Ivermectin is better than benzyl benzoate for childhood scabies in developing countries


address: Dr PA Brooks, Royal Children's Hospital, Flemington Rd, Parkville, Victoria, 3052, Australia. Email: pdbrooks@netspace.net.au


Objective:  To compare single dose oral ivermectin with topical benzyl benzoate for the treatment of paediatric scabies.

Methods:  An observer-blinded randomized controlled trial was undertaken at Vila Central Hospital, Vanuatu. One hundred and ten children aged from 6 months to 14 years were randomized to receive either ivermectin 200 µg/kg orally or 10% benzyl benzoate topically. Follow up was at 3 weeks post-treatment. Primary outcome measures were the number of scabies lesions, the itch visual analogue score and nocturnal itch. Secondary outcome measures were the skin's reaction to treatment, the passage of worms in stool and other side effects.

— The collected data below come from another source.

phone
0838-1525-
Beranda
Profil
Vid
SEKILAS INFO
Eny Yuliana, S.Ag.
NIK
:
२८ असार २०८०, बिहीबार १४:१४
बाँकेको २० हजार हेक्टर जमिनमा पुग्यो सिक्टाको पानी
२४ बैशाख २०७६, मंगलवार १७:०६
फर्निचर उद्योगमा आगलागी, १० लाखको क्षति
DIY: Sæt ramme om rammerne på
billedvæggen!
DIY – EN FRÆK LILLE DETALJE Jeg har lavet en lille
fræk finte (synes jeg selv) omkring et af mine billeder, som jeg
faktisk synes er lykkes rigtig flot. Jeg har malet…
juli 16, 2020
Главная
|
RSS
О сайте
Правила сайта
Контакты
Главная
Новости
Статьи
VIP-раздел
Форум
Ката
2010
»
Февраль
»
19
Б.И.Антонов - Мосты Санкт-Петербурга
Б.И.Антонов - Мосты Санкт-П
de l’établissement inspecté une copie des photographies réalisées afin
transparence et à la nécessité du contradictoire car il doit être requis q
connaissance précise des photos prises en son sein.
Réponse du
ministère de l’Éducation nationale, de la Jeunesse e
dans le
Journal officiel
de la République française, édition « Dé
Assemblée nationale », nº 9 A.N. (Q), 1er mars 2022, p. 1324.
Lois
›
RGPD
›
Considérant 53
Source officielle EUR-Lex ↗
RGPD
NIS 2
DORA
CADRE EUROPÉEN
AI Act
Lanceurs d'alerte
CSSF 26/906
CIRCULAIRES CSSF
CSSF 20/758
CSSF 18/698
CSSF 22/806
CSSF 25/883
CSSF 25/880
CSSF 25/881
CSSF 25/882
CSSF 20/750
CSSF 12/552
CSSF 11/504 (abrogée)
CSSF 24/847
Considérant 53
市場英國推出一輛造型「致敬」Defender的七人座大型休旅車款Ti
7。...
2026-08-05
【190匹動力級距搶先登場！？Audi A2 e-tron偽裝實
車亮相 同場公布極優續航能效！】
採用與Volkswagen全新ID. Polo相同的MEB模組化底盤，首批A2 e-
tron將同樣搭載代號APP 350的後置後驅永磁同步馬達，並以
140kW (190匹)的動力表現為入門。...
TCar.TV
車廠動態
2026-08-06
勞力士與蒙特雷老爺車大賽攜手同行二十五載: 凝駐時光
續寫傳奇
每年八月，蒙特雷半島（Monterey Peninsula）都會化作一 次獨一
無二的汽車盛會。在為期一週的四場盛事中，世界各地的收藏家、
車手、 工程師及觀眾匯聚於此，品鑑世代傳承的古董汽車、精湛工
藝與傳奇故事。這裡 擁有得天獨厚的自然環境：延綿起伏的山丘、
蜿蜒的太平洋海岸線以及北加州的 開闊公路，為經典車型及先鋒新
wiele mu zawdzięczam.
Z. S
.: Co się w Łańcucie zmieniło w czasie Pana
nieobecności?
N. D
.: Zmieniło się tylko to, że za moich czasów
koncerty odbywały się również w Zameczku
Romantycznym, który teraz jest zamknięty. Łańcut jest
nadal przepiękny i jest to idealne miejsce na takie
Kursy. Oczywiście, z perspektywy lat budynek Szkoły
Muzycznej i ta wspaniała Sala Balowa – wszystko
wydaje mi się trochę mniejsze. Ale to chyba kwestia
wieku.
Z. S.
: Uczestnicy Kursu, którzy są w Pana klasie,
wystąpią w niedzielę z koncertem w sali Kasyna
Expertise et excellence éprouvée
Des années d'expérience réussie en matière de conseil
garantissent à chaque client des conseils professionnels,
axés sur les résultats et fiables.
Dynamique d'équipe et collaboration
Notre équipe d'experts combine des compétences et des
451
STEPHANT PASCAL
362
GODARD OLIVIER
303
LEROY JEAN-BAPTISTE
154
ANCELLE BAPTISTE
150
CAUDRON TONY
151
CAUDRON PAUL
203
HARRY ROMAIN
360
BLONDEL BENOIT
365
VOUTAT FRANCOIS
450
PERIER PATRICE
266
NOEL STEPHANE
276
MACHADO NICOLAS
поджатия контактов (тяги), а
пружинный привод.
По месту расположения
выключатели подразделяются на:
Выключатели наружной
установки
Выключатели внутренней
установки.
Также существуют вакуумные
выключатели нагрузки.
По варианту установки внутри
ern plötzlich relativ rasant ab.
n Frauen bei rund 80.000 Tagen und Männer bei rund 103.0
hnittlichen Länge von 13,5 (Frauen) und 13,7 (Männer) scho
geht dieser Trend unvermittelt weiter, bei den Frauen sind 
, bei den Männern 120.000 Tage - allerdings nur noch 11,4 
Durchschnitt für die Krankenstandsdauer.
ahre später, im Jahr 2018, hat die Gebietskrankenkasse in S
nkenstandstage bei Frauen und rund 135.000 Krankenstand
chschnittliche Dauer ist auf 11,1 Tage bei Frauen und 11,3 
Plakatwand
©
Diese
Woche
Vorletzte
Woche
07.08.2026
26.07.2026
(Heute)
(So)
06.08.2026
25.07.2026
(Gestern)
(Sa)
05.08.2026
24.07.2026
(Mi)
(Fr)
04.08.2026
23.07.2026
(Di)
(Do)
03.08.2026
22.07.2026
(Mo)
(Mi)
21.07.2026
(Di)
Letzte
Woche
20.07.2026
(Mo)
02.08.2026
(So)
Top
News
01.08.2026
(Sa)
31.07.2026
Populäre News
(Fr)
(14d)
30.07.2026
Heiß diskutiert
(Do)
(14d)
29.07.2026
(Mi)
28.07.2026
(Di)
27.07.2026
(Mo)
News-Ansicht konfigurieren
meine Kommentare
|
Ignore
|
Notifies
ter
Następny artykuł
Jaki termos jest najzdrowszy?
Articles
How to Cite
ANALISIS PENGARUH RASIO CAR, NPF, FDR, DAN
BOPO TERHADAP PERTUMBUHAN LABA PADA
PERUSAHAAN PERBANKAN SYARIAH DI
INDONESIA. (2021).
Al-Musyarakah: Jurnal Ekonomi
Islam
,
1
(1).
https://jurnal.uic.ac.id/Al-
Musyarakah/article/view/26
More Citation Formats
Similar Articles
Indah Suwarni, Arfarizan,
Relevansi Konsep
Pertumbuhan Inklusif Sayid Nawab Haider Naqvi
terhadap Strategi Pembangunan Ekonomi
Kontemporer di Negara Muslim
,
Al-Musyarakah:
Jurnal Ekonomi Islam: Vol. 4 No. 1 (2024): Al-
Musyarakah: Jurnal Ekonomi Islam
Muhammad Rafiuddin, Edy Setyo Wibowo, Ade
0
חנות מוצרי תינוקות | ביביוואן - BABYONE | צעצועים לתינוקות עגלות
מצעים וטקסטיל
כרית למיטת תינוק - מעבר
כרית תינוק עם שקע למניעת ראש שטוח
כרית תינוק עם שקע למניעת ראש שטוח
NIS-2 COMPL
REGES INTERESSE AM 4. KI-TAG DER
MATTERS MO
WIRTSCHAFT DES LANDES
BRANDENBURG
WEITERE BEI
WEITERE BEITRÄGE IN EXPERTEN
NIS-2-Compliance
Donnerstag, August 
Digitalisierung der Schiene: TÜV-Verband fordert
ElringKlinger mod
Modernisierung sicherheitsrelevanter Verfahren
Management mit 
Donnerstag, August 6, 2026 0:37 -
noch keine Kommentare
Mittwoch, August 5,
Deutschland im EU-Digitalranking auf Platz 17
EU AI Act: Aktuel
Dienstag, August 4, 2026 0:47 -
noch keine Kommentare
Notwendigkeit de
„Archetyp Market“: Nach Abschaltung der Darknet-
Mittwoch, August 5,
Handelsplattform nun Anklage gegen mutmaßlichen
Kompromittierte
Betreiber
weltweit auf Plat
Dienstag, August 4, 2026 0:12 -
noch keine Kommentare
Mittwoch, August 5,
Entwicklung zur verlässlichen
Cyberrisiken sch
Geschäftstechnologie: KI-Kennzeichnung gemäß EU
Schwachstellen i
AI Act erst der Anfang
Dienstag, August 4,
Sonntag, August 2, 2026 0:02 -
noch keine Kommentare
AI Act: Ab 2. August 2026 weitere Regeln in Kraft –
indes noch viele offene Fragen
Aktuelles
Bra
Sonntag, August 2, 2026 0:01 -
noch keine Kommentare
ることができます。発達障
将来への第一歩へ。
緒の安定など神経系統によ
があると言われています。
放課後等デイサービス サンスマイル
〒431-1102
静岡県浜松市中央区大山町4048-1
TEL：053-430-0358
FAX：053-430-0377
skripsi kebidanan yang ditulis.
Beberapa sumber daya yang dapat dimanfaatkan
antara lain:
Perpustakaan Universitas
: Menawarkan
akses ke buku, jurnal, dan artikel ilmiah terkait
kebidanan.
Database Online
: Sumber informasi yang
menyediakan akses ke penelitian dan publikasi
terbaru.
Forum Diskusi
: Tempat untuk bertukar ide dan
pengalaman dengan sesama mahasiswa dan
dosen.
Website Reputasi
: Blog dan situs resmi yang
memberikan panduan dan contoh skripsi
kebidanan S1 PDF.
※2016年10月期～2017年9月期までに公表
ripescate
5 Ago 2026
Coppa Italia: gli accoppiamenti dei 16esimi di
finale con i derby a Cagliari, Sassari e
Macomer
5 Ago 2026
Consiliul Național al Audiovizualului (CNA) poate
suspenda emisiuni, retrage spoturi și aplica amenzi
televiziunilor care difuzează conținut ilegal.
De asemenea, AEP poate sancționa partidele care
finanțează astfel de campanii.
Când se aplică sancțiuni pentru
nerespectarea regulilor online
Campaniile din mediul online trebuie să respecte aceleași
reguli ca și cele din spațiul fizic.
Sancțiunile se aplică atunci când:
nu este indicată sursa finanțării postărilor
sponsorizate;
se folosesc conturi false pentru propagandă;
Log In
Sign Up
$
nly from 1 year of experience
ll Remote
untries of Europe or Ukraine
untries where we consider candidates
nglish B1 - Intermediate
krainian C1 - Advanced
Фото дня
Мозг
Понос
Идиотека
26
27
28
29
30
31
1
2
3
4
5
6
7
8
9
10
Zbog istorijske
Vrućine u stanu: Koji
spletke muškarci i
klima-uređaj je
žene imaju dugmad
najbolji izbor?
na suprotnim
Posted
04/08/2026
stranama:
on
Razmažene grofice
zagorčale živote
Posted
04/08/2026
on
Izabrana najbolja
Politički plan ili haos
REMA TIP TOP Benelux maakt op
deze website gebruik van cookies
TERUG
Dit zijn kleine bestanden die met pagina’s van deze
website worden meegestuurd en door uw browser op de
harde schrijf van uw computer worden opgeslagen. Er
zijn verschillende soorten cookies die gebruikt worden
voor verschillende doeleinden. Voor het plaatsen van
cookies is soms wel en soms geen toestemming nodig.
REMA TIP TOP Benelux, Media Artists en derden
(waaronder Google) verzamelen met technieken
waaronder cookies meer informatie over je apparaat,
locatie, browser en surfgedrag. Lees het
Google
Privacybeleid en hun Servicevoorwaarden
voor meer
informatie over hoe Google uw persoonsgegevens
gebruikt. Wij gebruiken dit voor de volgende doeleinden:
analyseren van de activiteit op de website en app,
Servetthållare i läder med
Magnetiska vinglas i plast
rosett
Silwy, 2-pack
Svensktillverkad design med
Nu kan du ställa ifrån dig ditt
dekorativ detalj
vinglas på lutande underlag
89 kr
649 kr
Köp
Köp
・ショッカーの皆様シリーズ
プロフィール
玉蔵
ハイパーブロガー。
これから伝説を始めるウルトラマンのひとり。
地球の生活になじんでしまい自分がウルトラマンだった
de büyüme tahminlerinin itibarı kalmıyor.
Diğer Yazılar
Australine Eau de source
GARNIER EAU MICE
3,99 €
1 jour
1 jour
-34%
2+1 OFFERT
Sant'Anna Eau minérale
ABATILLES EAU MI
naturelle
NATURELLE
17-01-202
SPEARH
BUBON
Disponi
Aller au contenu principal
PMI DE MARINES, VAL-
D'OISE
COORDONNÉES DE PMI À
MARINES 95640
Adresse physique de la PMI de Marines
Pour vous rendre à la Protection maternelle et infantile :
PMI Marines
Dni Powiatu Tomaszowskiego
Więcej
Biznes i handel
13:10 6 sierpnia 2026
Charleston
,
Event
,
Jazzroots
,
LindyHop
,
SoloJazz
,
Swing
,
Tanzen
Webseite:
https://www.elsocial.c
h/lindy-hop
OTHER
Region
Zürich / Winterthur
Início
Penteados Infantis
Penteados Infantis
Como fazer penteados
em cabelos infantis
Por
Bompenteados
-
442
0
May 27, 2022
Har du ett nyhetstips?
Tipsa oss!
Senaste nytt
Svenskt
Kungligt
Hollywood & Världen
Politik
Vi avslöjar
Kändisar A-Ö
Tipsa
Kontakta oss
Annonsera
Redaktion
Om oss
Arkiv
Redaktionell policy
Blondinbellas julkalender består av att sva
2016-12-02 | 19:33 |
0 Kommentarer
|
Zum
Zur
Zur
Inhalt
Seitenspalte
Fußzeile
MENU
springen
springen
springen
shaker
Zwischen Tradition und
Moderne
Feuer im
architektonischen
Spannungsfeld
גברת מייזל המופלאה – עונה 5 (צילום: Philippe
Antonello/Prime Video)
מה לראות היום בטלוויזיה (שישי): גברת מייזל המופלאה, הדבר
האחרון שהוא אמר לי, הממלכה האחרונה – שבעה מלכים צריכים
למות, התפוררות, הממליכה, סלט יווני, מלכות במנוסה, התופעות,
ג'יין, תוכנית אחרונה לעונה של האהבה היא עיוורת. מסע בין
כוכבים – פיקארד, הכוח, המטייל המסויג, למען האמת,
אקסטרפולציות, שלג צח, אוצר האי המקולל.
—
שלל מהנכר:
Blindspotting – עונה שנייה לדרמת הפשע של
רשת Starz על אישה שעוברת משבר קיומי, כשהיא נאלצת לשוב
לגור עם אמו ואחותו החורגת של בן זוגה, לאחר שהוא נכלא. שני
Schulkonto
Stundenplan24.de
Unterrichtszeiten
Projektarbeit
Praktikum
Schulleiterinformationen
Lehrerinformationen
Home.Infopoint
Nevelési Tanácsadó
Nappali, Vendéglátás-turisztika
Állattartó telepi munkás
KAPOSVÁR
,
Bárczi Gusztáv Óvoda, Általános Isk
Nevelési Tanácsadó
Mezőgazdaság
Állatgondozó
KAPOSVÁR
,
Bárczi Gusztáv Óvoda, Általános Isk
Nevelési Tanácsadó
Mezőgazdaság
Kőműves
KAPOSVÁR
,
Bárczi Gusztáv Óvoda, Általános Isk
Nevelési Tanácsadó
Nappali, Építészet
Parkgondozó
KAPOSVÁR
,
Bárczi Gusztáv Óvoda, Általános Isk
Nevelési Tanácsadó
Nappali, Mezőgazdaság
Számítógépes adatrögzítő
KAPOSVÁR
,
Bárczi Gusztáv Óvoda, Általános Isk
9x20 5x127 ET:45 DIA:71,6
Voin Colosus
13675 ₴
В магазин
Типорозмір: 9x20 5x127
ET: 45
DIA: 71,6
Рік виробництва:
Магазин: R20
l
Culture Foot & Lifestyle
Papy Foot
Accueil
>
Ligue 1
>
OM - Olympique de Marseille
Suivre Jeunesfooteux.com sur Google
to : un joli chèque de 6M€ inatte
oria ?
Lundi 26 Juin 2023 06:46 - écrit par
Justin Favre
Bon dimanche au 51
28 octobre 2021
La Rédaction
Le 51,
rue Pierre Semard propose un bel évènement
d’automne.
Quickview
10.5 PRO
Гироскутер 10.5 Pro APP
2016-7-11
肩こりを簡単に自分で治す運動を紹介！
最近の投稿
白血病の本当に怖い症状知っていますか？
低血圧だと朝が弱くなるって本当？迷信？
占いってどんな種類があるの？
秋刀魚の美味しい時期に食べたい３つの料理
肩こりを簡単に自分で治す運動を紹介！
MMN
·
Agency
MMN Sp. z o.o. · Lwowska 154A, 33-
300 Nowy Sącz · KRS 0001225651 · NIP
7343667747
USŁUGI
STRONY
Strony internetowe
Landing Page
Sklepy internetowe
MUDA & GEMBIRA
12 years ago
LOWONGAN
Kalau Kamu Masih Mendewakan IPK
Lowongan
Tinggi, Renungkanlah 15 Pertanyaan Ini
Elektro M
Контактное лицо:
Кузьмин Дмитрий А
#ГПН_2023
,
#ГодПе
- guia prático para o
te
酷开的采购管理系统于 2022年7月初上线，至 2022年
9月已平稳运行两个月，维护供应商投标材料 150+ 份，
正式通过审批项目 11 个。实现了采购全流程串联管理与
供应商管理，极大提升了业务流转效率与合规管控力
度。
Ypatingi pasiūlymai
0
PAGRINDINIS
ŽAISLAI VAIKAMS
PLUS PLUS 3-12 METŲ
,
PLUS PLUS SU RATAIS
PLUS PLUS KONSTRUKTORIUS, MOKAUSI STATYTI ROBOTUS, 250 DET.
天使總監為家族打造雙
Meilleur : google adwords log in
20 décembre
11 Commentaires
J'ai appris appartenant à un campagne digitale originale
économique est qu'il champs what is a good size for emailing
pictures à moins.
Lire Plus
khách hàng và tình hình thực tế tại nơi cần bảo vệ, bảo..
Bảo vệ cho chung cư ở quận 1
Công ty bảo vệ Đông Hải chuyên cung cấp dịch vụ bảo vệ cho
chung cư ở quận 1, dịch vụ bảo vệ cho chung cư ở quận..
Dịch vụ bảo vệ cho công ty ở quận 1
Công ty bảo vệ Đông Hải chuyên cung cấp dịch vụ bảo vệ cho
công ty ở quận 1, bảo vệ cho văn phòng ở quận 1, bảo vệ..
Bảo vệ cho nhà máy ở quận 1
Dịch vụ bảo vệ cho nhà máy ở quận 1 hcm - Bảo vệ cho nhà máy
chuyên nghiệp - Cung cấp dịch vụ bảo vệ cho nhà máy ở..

Results:  Eighty patients completed the study protocol. There was no significant difference between the two treatments; both produced a significant decrease in the number of scabies lesions seen at follow up. Ivermectin cured 24 out of 43 patients (56%), and benzyl benzoate 19 out of 37 patients (51%) at 3 weeks post-treatment. No serious side effects were noted with either treatment, but benzyl benzoate was more likely to produce local skin reactions (P = 0.004, OR 6.4, 95% CI 1.6−25.0)

Conclusions:  Ivermectin is cheap and effective in the treatment of paediatric scabies. Ivermectin has minimal observed toxicity and has the additional beneficial effects of antiparasitic action in onchocerciasis, filariasis and strongyloidiasis. Ivermectin is better than benzyl benzoate for the treatment of paediatric scabies in developing countries.